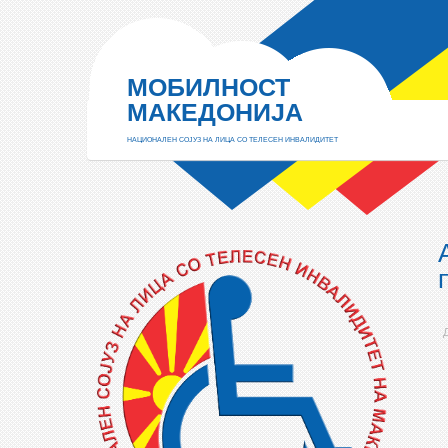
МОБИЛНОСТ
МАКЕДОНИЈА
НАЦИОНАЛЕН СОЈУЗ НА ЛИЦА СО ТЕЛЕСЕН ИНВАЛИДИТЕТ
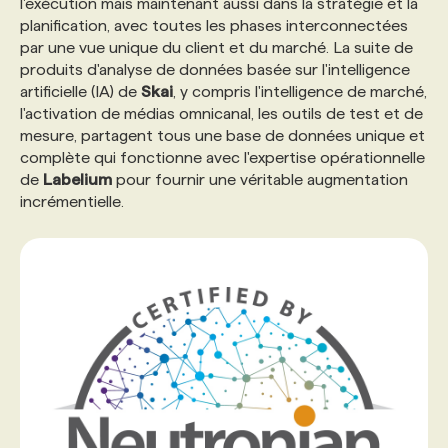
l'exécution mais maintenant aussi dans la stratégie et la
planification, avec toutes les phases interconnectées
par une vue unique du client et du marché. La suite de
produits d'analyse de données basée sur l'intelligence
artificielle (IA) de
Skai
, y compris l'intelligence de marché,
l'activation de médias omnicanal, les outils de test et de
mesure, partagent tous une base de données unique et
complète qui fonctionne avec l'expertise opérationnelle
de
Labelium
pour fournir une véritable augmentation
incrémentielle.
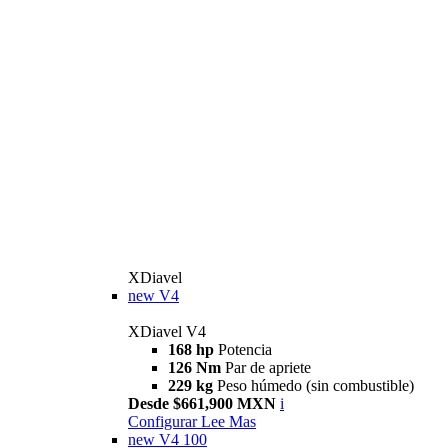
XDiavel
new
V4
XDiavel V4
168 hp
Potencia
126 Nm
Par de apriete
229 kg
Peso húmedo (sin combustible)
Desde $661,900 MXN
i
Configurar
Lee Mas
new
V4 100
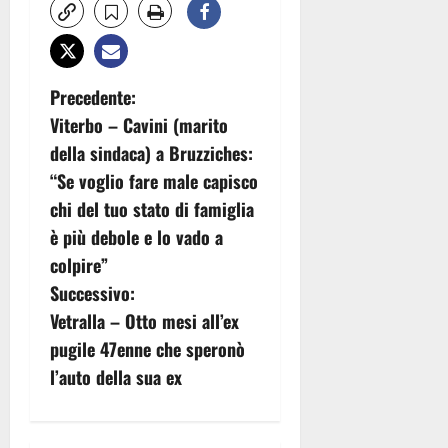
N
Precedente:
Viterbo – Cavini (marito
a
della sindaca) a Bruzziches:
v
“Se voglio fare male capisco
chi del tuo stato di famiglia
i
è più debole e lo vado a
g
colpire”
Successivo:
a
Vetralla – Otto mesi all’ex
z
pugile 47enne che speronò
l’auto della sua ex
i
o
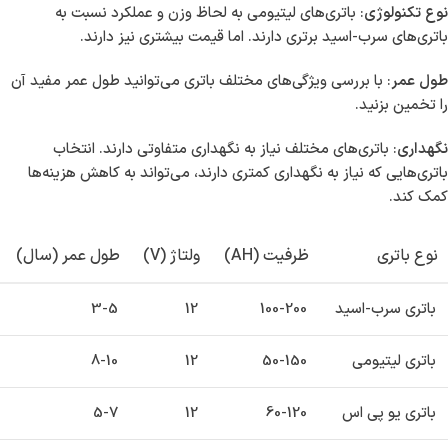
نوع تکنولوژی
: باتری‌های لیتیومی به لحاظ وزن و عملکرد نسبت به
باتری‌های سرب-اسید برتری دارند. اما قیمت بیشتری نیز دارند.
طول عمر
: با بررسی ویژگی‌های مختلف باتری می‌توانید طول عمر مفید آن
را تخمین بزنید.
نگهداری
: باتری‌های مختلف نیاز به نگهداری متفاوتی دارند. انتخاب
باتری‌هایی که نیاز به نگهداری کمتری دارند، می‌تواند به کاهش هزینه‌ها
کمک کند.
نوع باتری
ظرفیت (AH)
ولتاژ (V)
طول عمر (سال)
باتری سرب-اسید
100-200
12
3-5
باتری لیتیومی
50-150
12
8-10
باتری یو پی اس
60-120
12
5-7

=-=-=

● What is required: Find every line in the records that contains the word "intelligence" and copy each of those lines.

● Written response:
produits d'analyse de données basée sur l'intelligence
, y compris l'intelligence de marché,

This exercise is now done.